Sabrina Páez has a friendly smile, outgoing personality and is quick to engage in a lively conversation. Upon meeting her, it's hard to believe she just turned 17. Páez has been attending Springfield High School since September as a Rotary Youth Exchange Student from Maracaibo, Venezuela. She should be headed to Grand Rapids with 500 other Rotary exchange students. Instead, she is in Springfield with her host family, Barb and Lee Malany. Being unable to travel due to the pandemic is nonetheless a cultural experience in her mind. Páez has a happy disposition and looks at the good side of things. She has learned not to waste time on small things, to rethink how lucky she is to have her family and to appreciate the comforts she's been given.
Instead of returning to Venezuela, Páez will join her family in Toronto, Canada. Her parents have taken the risk of starting a new life and hoping for the best, due to fear of continuing to live in a nonstable country.
Páez attended an all-girls Catholic school from the age of two. Attending an American high school was a radical change. Language issues and not knowing anyone were major challenges. Also, students were more interested in talking to the exchange student from Italy than someone from Venezuela, as most students don't know where Venezuela is or anything about the country.
Páez's eyes light up when talking about the Venezuelan people. She is accustomed to being around a large circle of loving friends and family, where hugs are the norm. Now, she has a hard time remembering not to hug her new friends when she sees them while walking in the park.
Páez joined the Rotary Catatumbo Interact Club in Venezuela to participate in service projects. That led to a Rotarian telling her about Rotary Youth Exchange. It wasn't easy to apply. With no American Embassy in Venezuela, she had to travel to neighboring Colombia to obtain a visa.
When she left home, she didn't expect to celebrate her 17th birthday in the midst of a worldwide pandemic. Nor did she realize she wouldn't return to Venezuela. Conditions became more difficult after her departure, with massive blackouts, ongoing political unrest and no sense of security. Consequently, her parents left Venezuela in January. Her father is a public accountant, and her mother works in marketing. She regrets not being able to go back and see her friends, but there is no opportunity for her to live a normal life in Venezuela.
Páez is acutely aware of the issues facing her country – the wars between citizens and the military and the socioeconomic and political crises as a consequence of the dictatorships of Hugo Chávez followed by Nicolás Madura. Hyperinflation and escalating hunger, disease, crime and death rates are causing widespread emigration. The health care system is not equipped to manage a pandemic. Lack of electricity, insufferable heat and access to food are ongoing problems Páez has seen firsthand.
Páez is committed to doing her best to help others. In the meantime, she flourishes here in Springfield. She was thrilled to don a cap and gown for the virtual SHS graduation. To officially graduate from high school, she will need to take additional classes in Canada. Later she hopes to go to a university and study international relations.

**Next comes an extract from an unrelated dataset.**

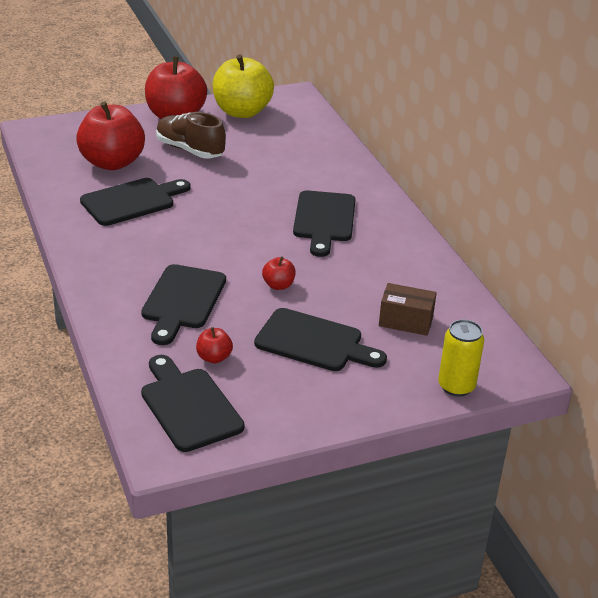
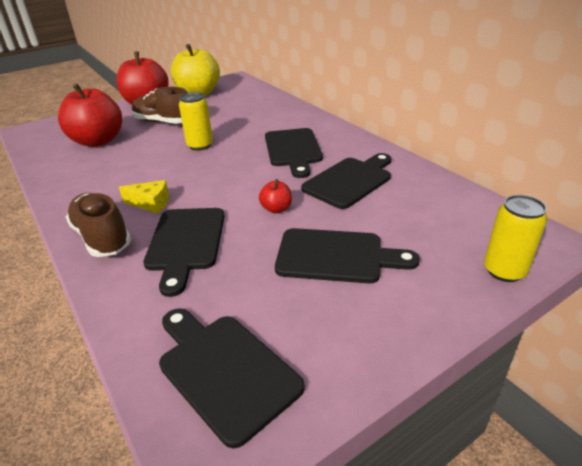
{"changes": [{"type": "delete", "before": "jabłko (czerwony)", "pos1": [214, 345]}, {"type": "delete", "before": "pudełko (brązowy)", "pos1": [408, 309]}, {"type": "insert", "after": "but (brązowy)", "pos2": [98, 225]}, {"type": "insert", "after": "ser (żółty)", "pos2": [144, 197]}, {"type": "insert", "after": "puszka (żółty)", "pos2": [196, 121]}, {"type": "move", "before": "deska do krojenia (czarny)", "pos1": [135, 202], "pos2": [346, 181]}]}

Páez enjoys observing day-to-day life in the U.S. and describes her experience as "a life in a year." She's interested in everything from what people eat for breakfast to how Americans are responding to the coronavirus pandemic.
Páez has a passion for art, having taken classes since she was five. She enjoys painting and applied this talent to meet a goal while stuck inside. She needed $1,000 to buy an iPad for designers. She sold her paintings through Facebook to family and friends and met her fundraising goal.
"The pandemic has given me a lot to think about," says Páez. "Seeing that the world is gathered together trying to solve a common situation gives me a ray of hope that you are never alone. In Venezuela you feel that you are far away, that there is no one to listen to you or help. But, seeing this situation shows me that the international community never abandons itself."
Karen Ackerman Witter enjoys meeting youth exchange students, having experienced the life-changing impact of studying abroad as a Rotary Ambassadorial Scholar at the University of Wales in the late 1970s.